ABOUT THIS TASK. Filter the listing below, keeping every line that holds "Comment".

INPUT MATERIAL.
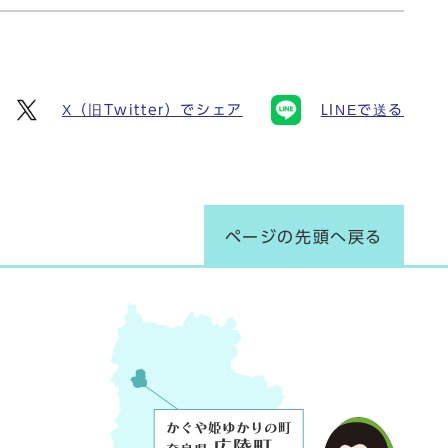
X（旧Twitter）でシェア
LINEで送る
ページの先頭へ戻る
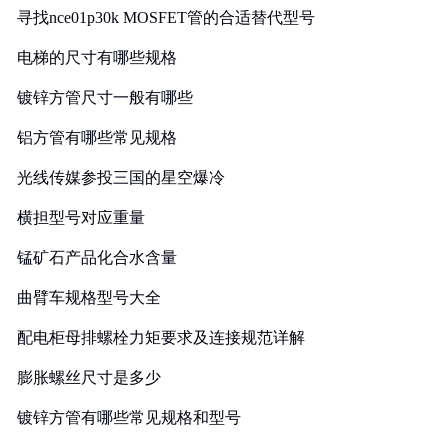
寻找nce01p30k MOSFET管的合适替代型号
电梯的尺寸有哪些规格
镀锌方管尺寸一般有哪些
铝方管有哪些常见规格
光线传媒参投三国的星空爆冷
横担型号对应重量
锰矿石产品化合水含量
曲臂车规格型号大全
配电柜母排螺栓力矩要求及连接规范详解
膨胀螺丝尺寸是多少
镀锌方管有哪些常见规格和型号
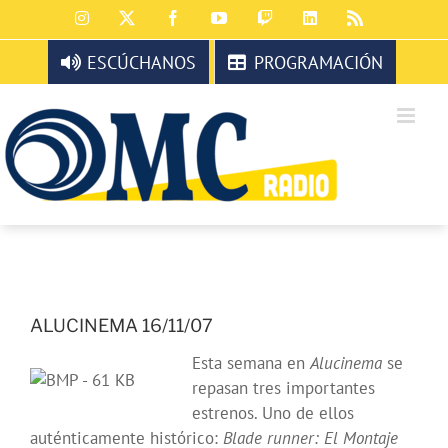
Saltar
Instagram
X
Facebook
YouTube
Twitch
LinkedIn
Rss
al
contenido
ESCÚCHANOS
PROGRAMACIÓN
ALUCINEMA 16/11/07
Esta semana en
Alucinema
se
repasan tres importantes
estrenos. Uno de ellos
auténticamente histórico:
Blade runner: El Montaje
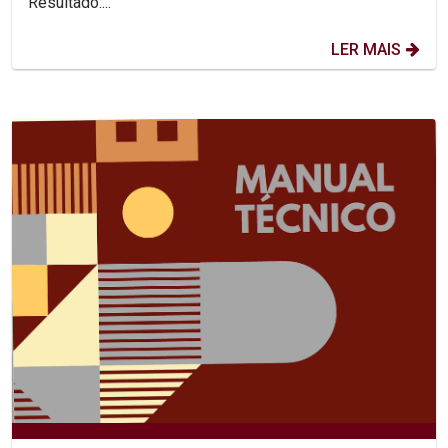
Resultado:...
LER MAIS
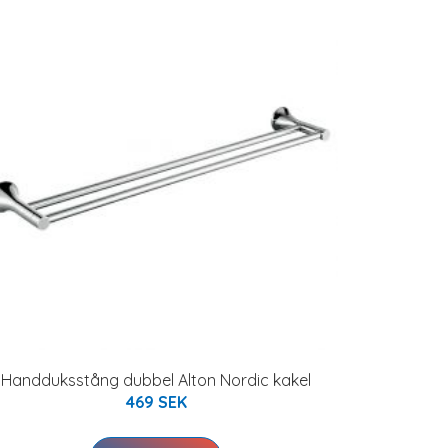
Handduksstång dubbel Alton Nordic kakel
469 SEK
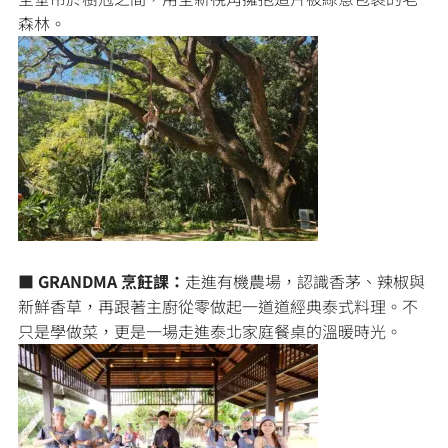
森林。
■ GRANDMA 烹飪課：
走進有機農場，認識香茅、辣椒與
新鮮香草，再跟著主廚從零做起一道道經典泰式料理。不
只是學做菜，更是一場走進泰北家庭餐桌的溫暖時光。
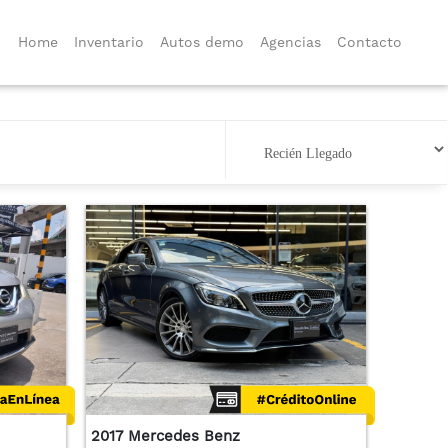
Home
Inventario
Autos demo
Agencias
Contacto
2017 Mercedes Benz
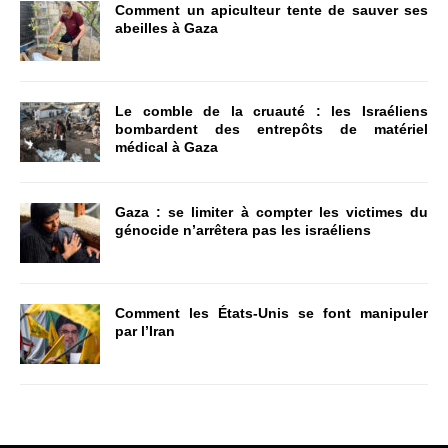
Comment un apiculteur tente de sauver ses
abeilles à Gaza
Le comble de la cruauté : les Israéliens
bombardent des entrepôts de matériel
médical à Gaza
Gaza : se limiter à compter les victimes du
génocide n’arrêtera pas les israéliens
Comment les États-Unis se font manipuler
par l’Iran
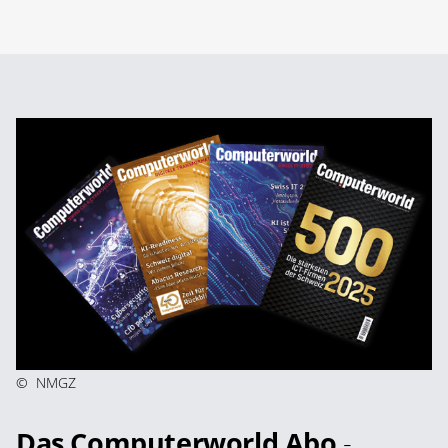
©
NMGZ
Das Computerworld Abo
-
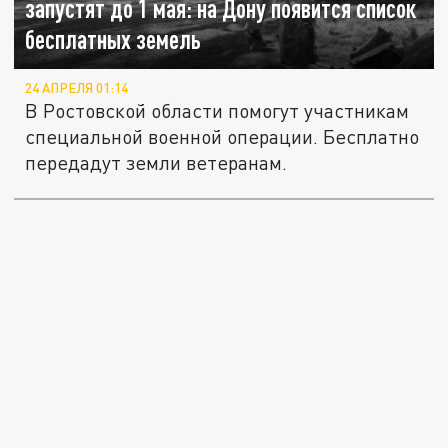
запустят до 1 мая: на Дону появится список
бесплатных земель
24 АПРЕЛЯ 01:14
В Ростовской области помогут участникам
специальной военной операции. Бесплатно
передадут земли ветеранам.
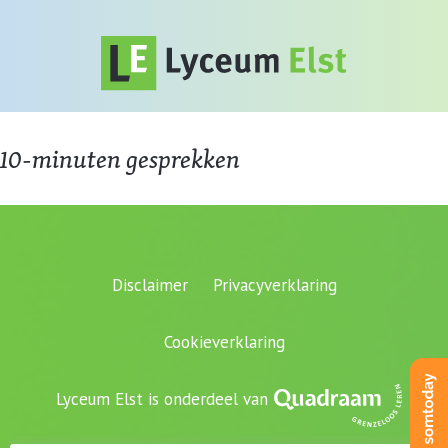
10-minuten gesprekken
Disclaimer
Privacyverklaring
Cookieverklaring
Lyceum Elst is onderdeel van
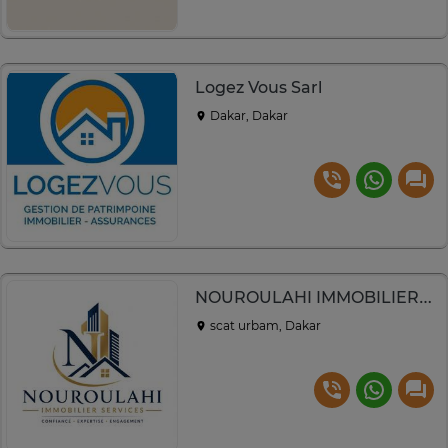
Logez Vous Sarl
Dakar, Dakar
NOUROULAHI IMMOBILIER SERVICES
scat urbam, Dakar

ANSWER SECTION.
Comment un apiculteur tente de sauver ses
Comment les États-Unis se font manipuler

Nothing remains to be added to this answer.